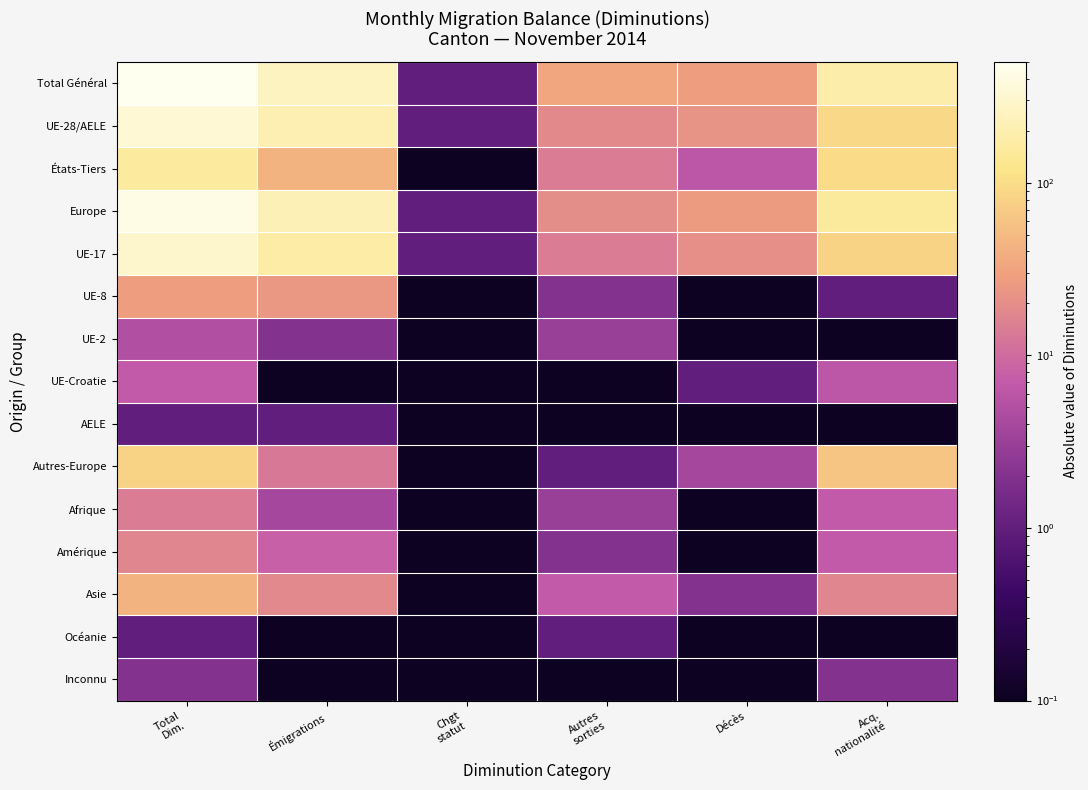

Which series changed the most between Émigrations and Autres sorties?

Total Général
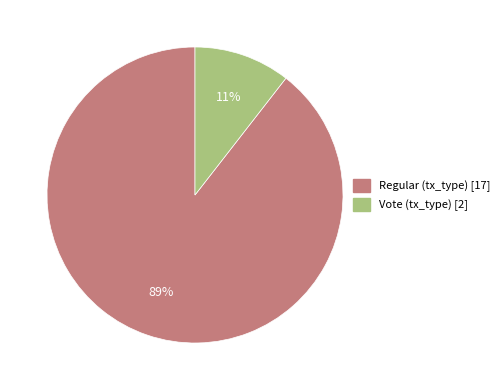

How many slices are in this pie chart?

2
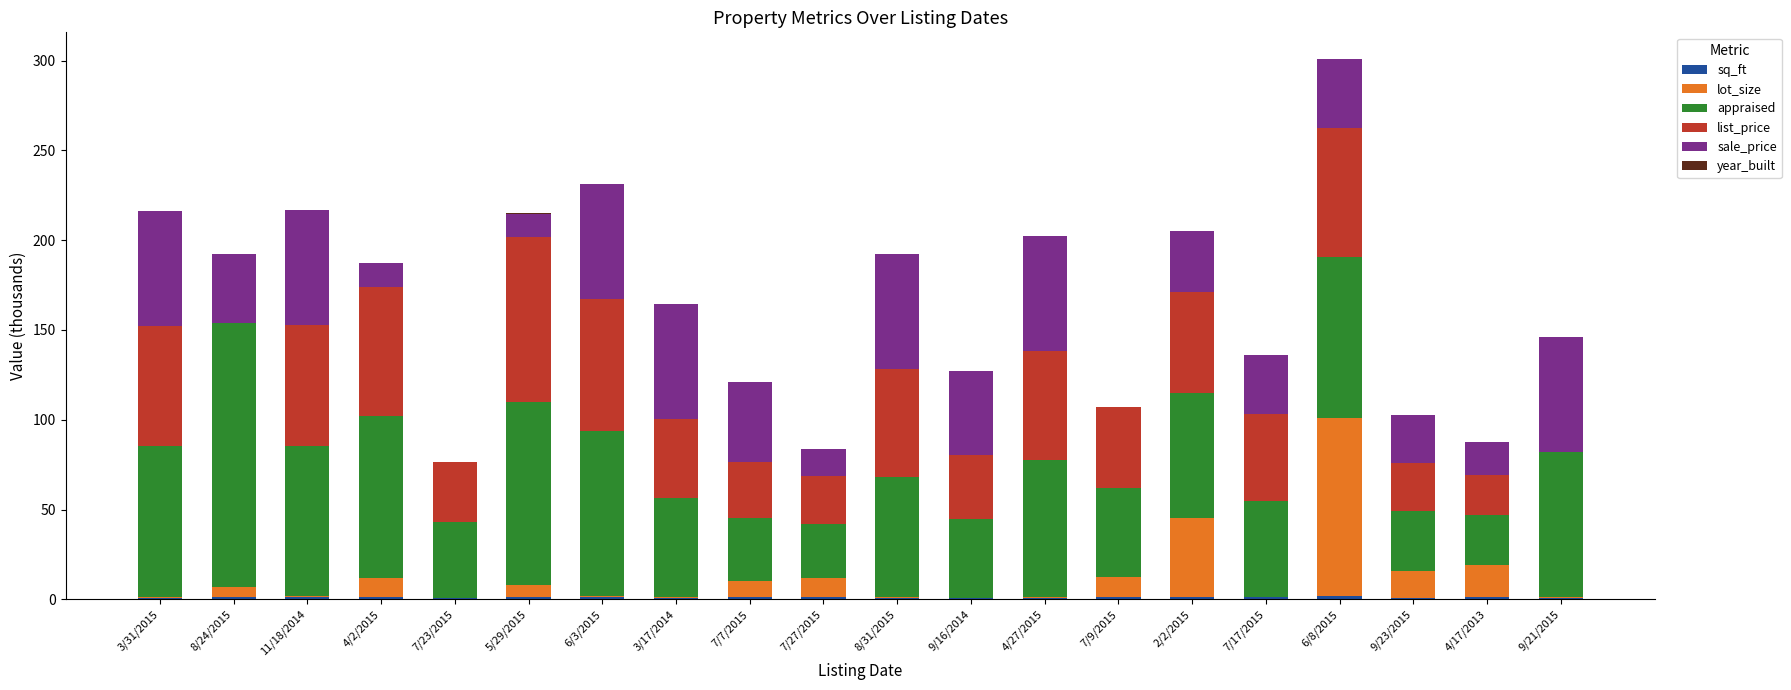

At which category is the sum across all series the highest?

6/8/2015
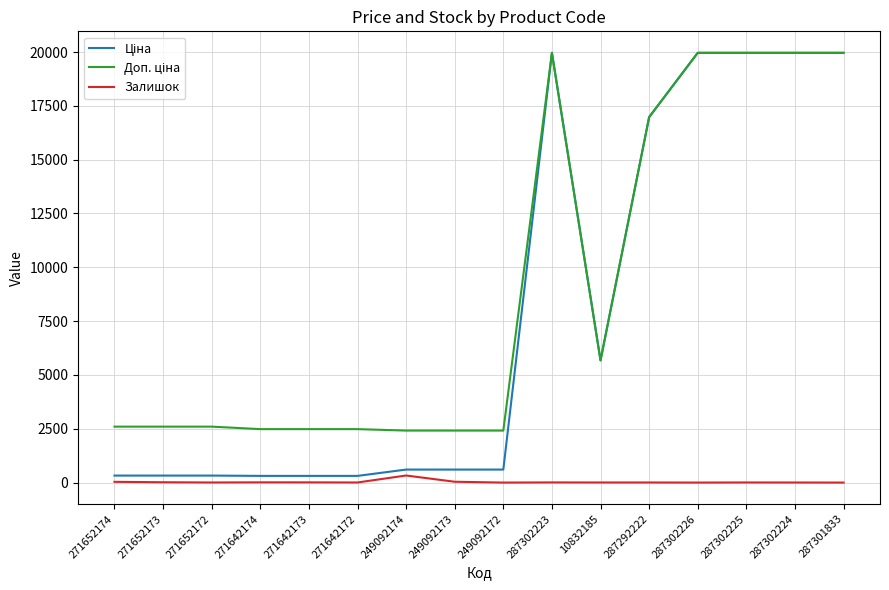

True or false: Залишок has a value of 3.0 at 287302224.

True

.....

Task instructions:
Rewrite the listing above, replacing "series" with "data set" and keeping everything else unchanged. Leave out the pictures.

Solution to this problem:
Which data set changed the most between Émigrations and Autres sorties?

Total Général

How many slices are in this pie chart?

2

At which category is the sum across all data set the highest?

6/8/2015

True or false: Залишок has a value of 3.0 at 287302224.

True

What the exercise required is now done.